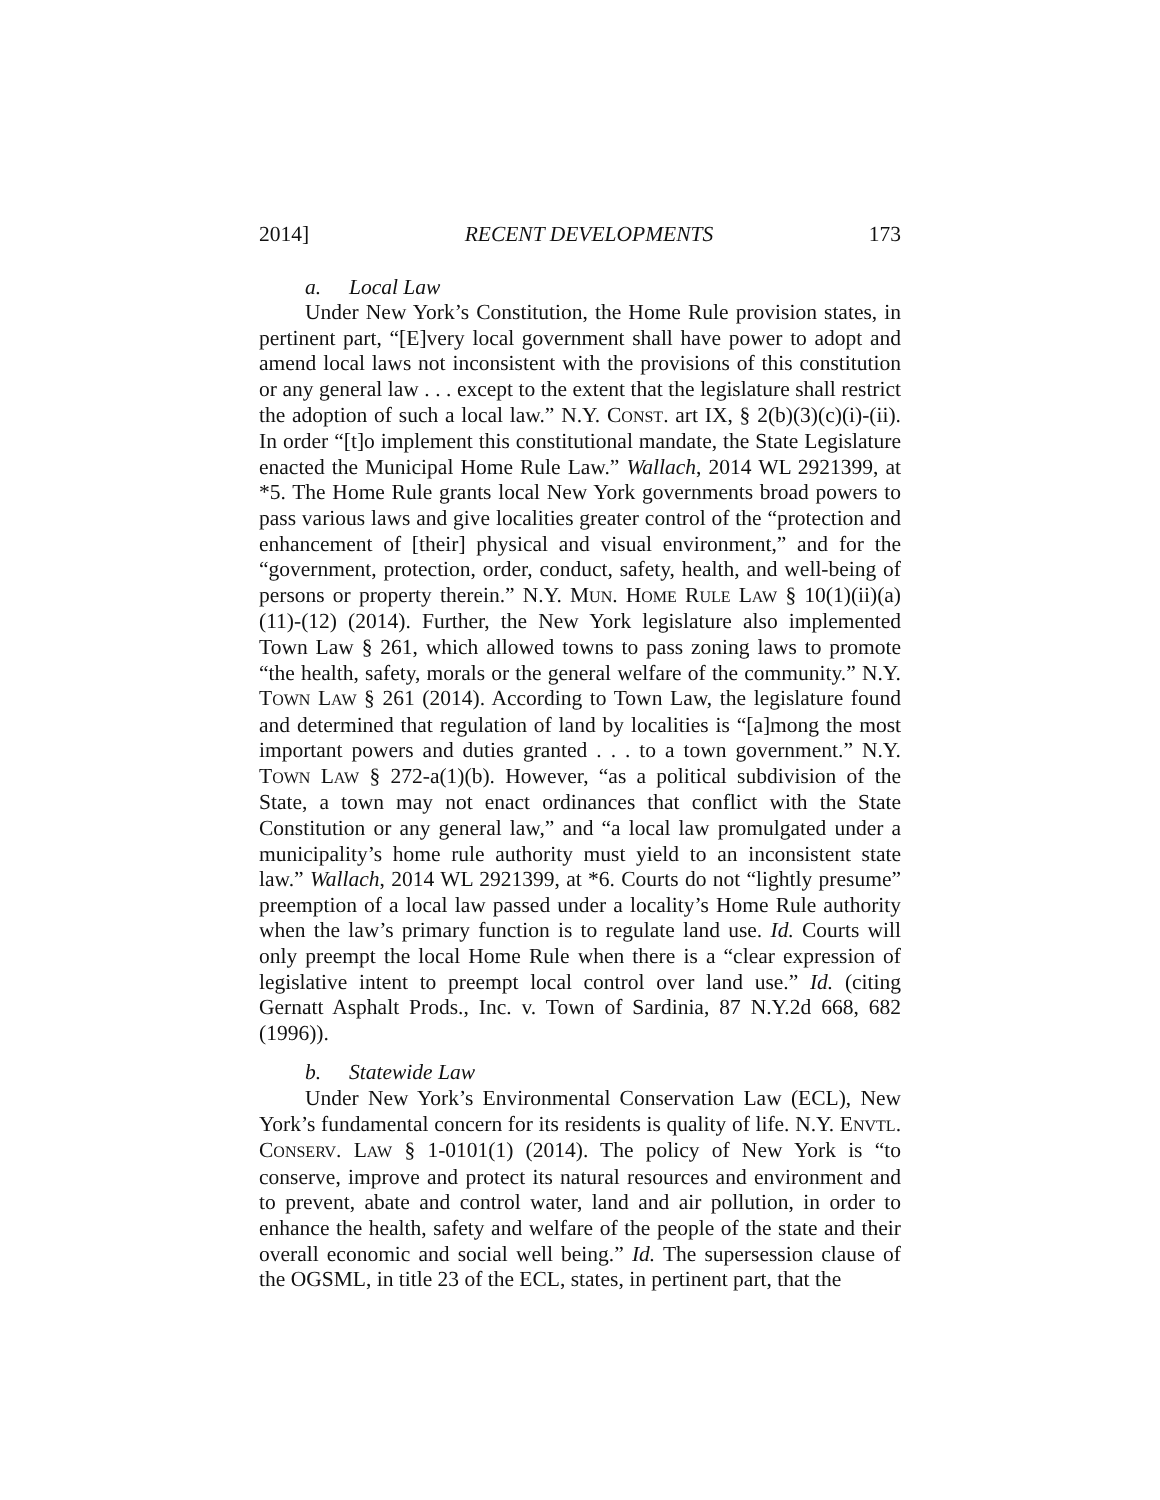2014] RECENT DEVELOPMENTS 173
a. Local Law
Under New York’s Constitution, the Home Rule provision states, in pertinent part, “[E]very local government shall have power to adopt and amend local laws not inconsistent with the provisions of this constitution or any general law . . . except to the extent that the legislature shall restrict the adoption of such a local law.” N.Y. CONST. art IX, § 2(b)(3)(c)(i)-(ii). In order “[t]o implement this constitutional mandate, the State Legislature enacted the Municipal Home Rule Law.” Wallach, 2014 WL 2921399, at *5. The Home Rule grants local New York governments broad powers to pass various laws and give localities greater control of the “protection and enhancement of [their] physical and visual environment,” and for the “government, protection, order, conduct, safety, health, and well-being of persons or property therein.” N.Y. MUN. HOME RULE LAW § 10(1)(ii)(a)(11)-(12) (2014). Further, the New York legislature also implemented Town Law § 261, which allowed towns to pass zoning laws to promote “the health, safety, morals or the general welfare of the community.” N.Y. TOWN LAW § 261 (2014). According to Town Law, the legislature found and determined that regulation of land by localities is “[a]mong the most important powers and duties granted . . . to a town government.” N.Y. TOWN LAW § 272-a(1)(b). However, “as a political subdivision of the State, a town may not enact ordinances that conflict with the State Constitution or any general law,” and “a local law promulgated under a municipality’s home rule authority must yield to an inconsistent state law.” Wallach, 2014 WL 2921399, at *6. Courts do not “lightly presume” preemption of a local law passed under a locality’s Home Rule authority when the law’s primary function is to regulate land use. Id. Courts will only preempt the local Home Rule when there is a “clear expression of legislative intent to preempt local control over land use.” Id. (citing Gernatt Asphalt Prods., Inc. v. Town of Sardinia, 87 N.Y.2d 668, 682 (1996)).
b. Statewide Law
Under New York’s Environmental Conservation Law (ECL), New York’s fundamental concern for its residents is quality of life. N.Y. ENVTL. CONSERV. LAW § 1-0101(1) (2014). The policy of New York is “to conserve, improve and protect its natural resources and environment and to prevent, abate and control water, land and air pollution, in order to enhance the health, safety and welfare of the people of the state and their overall economic and social well being.” Id. The supersession clause of the OGSML, in title 23 of the ECL, states, in pertinent part, that the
____________________
Exercise
Repeat the material above verbatim. Leave the pictures behind.

Your solution
2014] RECENT DEVELOPMENTS 173
a. Local Law
Under New York’s Constitution, the Home Rule provision states, in pertinent part, “[E]very local government shall have power to adopt and amend local laws not inconsistent with the provisions of this constitution or any general law . . . except to the extent that the legislature shall restrict the adoption of such a local law.” N.Y. CONST. art IX, § 2(b)(3)(c)(i)-(ii). In order “[t]o implement this constitutional mandate, the State Legislature enacted the Municipal Home Rule Law.” Wallach, 2014 WL 2921399, at *5. The Home Rule grants local New York governments broad powers to pass various laws and give localities greater control of the “protection and enhancement of [their] physical and visual environment,” and for the “government, protection, order, conduct, safety, health, and well-being of persons or property therein.” N.Y. MUN. HOME RULE LAW § 10(1)(ii)(a)(11)-(12) (2014). Further, the New York legislature also implemented Town Law § 261, which allowed towns to pass zoning laws to promote “the health, safety, morals or the general welfare of the community.” N.Y. TOWN LAW § 261 (2014). According to Town Law, the legislature found and determined that regulation of land by localities is “[a]mong the most important powers and duties granted . . . to a town government.” N.Y. TOWN LAW § 272-a(1)(b). However, “as a political subdivision of the State, a town may not enact ordinances that conflict with the State Constitution or any general law,” and “a local law promulgated under a municipality’s home rule authority must yield to an inconsistent state law.” Wallach, 2014 WL 2921399, at *6. Courts do not “lightly presume” preemption of a local law passed under a locality’s Home Rule authority when the law’s primary function is to regulate land use. Id. Courts will only preempt the local Home Rule when there is a “clear expression of legislative intent to preempt local control over land use.” Id. (citing Gernatt Asphalt Prods., Inc. v. Town of Sardinia, 87 N.Y.2d 668, 682 (1996)).
b. Statewide Law
Under New York’s Environmental Conservation Law (ECL), New York’s fundamental concern for its residents is quality of life. N.Y. ENVTL. CONSERV. LAW § 1-0101(1) (2014). The policy of New York is “to conserve, improve and protect its natural resources and environment and to prevent, abate and control water, land and air pollution, in order to enhance the health, safety and welfare of the people of the state and their overall economic and social well being.” Id. The supersession clause of the OGSML, in title 23 of the ECL, states, in pertinent part, that the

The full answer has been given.